Fossi la Società confermerei Mazzarri per dare un segnale di continuità

Sarà pure la ventata d’ottimismo che la nomina del nuovo (in tanti sensi) Papa Francesco porta con sé, ma – senza voler mischiare il sacro col profano, che qui si parla di altre “fedi”- vorrei togliere (e toglierci) un po’ della patina negativa che da un mese ci portiamo appiccicata addosso.
Io, onestamente, non sono d’accordo con le critiche eccessive che sento in questi giorni. E nemmeno sulla “fine di un ciclo” come pure si sente dire. Sento troppo disfattismo. Ok, la delusione c’è eccome; la frenata (4 punti in 5 partite) c’è eccome; lo scadimento di forma c’è eccome; critiche si possono muovere ad allenatore, società, ecc., in parte alcune le condivido. Ok tutto. Ma chi come me (e non credo di essere il solo) sostiene da mesi che l’obiettivo raggiungibile, vero, è la qualificazione Champions, non lo scudetto, rimane forse meno deluso e resta un po’ più ottimista. Il Napoli è un’ottima squadra, fortissima quando Hamsik e Cavani girano e la forma degli altri è buona, molto meno quando i due scadono di forma (succede, sta succedendo proprio ora!) e la squadra è poco brillante fisicamente. Ma se un mese fa era a meno 3 dalla prima e lottava per lo scudetto, un mese dopo non può essere tutta sbagliata, tutta da rifare, tutta un fallimento.

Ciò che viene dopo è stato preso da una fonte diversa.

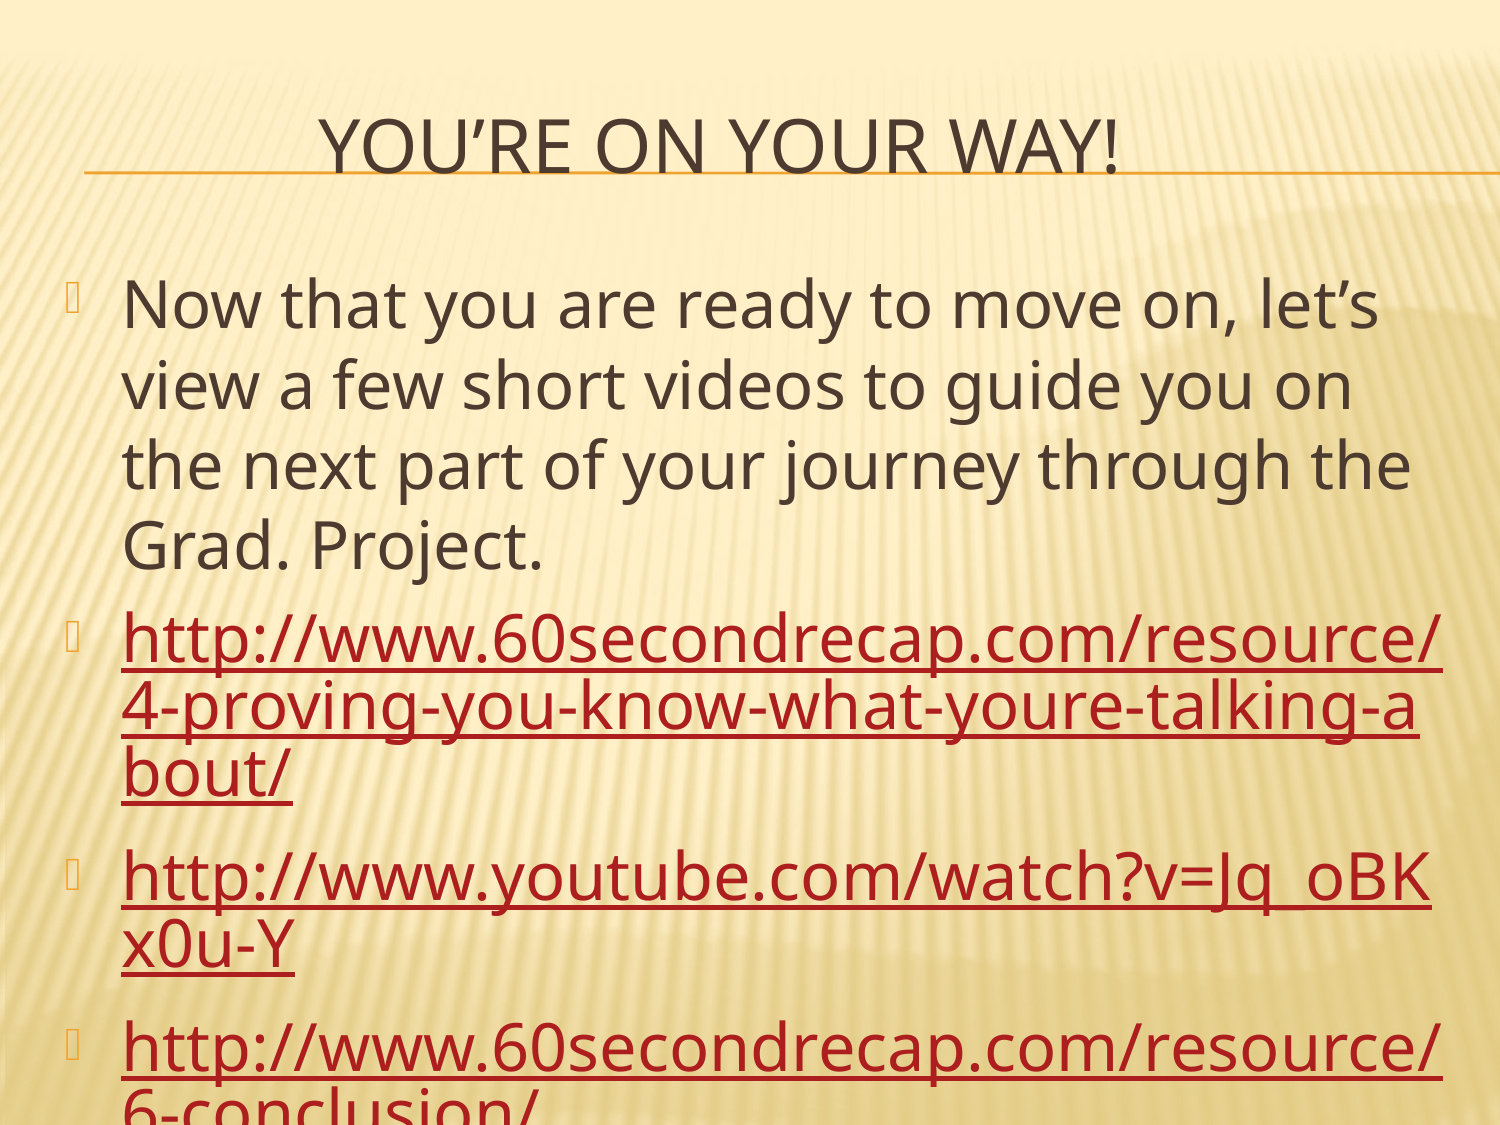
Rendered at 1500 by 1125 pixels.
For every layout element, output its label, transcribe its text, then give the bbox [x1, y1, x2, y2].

list Now that you are ready to move on, let’s view a few short videos to guide you on the next part of your journey through the Grad. Project. http://www.60secondrecap.com/resource/4-proving-you-know-what-youre-talking-about/ http://www.youtube.com/watch?v=Jq_oBKx0u-Y http://www.60secondrecap.com/resource/6-conclusion/ [50, 254, 1475, 998]
title You’re on your way! [50, 75, 1475, 213]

Ovvio che mi aspetto una ripresa vera, perché l’andazzo è pessimo. Ma resto fiducioso, nonostante tutto. Anzi (e so di essere in minoranza), fossi la società confermerei il tecnico adesso, ora che il sogno scudetto è sfumato e la piazza è delusa, per dare un segnale di continuità e di “progetto” (parola che va immeritatamente di moda). Oppure, se Mazzarri ci tiene proprio ad andare all’Inter (non stanno meglio di noi, anzi) o alla Roma (non stanno meglio di noi, anzi), la società iniziasse a cercare un erede all’altezza, ma da ora, perché in giro di geni non ce n’è e il nostro allenatore (con tutti i suoi difetti, che ne ha) non lo sostituisci facilmente (ps. io sfido ancora Conte o Allegri ad andare in Champions con Gargano-Pazienza mediana titolare).
Insomma, il Napoli è secondo in classifica, non ottavo; non è così in alto da 23 anni; non mi pare il caso di giocare allo sfascio – tifosi, ambiente, mass media – quando mancano 10 giornate e c’è ancora tutto da giocare.